Imaginez une République où l’État semble avoir troqué son statut de puissance souveraine pour devenir un simple observateur de sa propre exploitation. En Centrafrique, ce qui devrait être une aberration est devenu une réalité quotidienne : le groupe Wagner, une organisation paramilitaire russe, s’est approprié des pans entiers du territoire national. Ce qui autrefois appartenait au peuple centrafricain est désormais la chasse gardée de Wagner. Le contraste est saisissant : dans cette nouvelle Centrafrique, c’est comme si le groupe russe était devenu le véritable gouvernement, tandis que les autorités locales semblent s’être transformées en spectateurs impuissants de la pièce qui se joue sur leur propre sol.
Une nation renversée : Wagner à la barre
À Ndassima, ce n’est pas l’État centrafricain qui impose sa loi, mais bien Wagner. Les mines d’or, officiellement sur le territoire centrafricain, sont des terres interdites à ceux qui devraient pourtant les contrôler. Les ressources qui en sortent ne prennent pas le chemin des caisses de l’État, mais plutôt des convois affrétés par Wagner, qui partent directement pour d’autres horizons. La République centrafricaine, jadis riche de ses ressources minières, semble avoir abandonné ses trésors naturels à cette “nouvelle autorité”. Dans un renversement de rôles des plus absurdes, Wagner tient la barre, tandis que l’État centrafricain reste à quai, regardant son or s’éloigner.
Le “roi Wagner” et les “sujets Centrafricains”
Pour les ouvriers centrafricains forcés de travailler dans des conditions déplorables, la situation a des accents féodaux. Sous la domination de Wagner, ils deviennent des sujets d’un royaume qui n’existe que dans les ombres des contrats tacites et des accords non officiels. Leurs droits ? Presque inexistants. Leur liberté ? Une illusion. En échange d’une sécurité douteuse, le pays a cédé à Wagner la richesse de son sous-sol, et avec elle, la dignité de ses travailleurs. La République centrafricaine ressemble de plus en plus à un territoire annexé où les populations locales ne sont que des figurants dans une exploitation sans scrupule.
L’état Centrafricain, dépositaire des déclarations
Le paradoxe ne s’arrête pas là.
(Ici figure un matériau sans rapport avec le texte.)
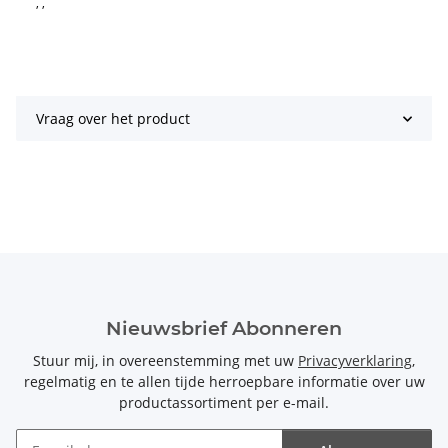
, ,
Vraag over het product
Nieuwsbrief Abonneren
Stuur mij, in overeenstemming met uw
Privacyverklaring
,
regelmatig en te allen tijde herroepbare informatie over uw
productassortiment per e-mail.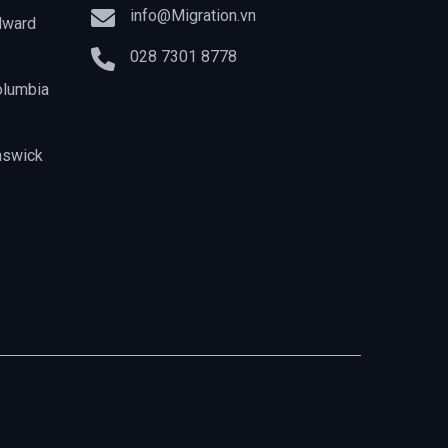
info@Migration.vn
dward
028 7301 8778
olumbia
nswick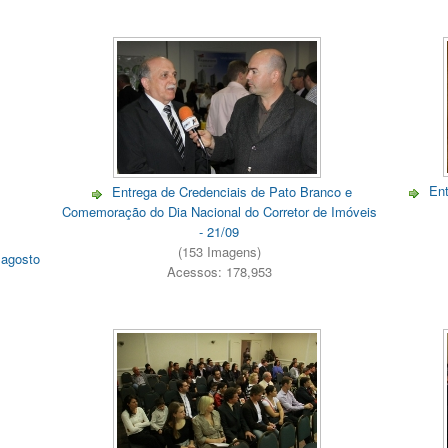
Ent
Entrega de Credenciais de Pato Branco e
Comemoração do Dia Nacional do Corretor de Imóveis
- 21/09
(153 Imagens)
 agosto
Acessos: 178,953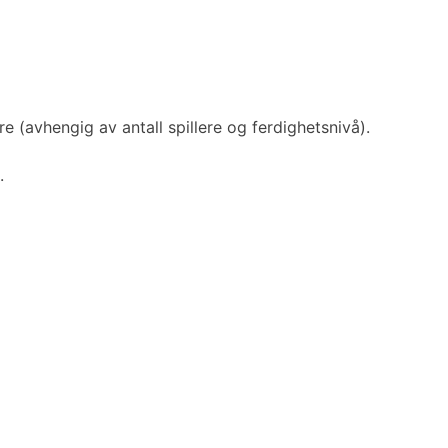
e (avhengig av antall spillere og ferdighetsnivå).
.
Tandis que Wagner engrange les profits et décide du sort des ressources, les dirigeants centrafricains sont réduits à des déclarations publiques, répétant des mots vides de sens face à une situation qu’ils semblent incapables de contrôler. Le président Faustin-Archange Touadéra, chef de l’État, a beau marteler qu’aucun contrat avec Wagner n’existe officiellement, il est difficile de masquer l’évidence : Wagner agit comme s’il était l’unique autorité légitime, transformant l’État en un gouvernement fantôme, impuissant face aux décisions qui se prennent dans son propre pays.
Un jeu de pouvoirs absurde
La Centrafrique, ou plutôt devrions-nous dire “Wagnerland”, voit ses forêts exploitées, ses mines pillées, et ses richesses partir au-delà des frontières sans que l’État ne touche le moindre centime. Ce “royaume de Wagner” fonctionne selon ses propres lois, ses propres règles, reléguant les principes de souveraineté nationale au rang de vaines illusions. La République, dans ce jeu de pouvoir, est devenue l’ombre d’elle-même, une entité administrative qui semble exister uniquement pour ratifier, sans jamais contrôler.
Wagner, nouveau “souverain” de Centrafrique ?
Face à ce tableau dramatique, où les rôles sont inversés, la question devient presque ironique : qui est aujourd’hui le véritable dirigeant de la Centrafrique ? L’État semble avoir abandonné sa couronne à une force extérieure, et la population centrafricaine en paie le prix fort, laissée pour compte dans ce ballet diplomatique de dupes. Entre réalité tragique et ironie mordante, la Centrafrique semble avoir été dépossédée de son titre, tandis que Wagner joue les rois sans couronne, imposant son pouvoir avec un cynisme déconcertant. Dans cette situation où tout semble à l’envers, il est légitime de se demander si la République centrafricaine pourra un jour reprendre les rênes de son propre destin.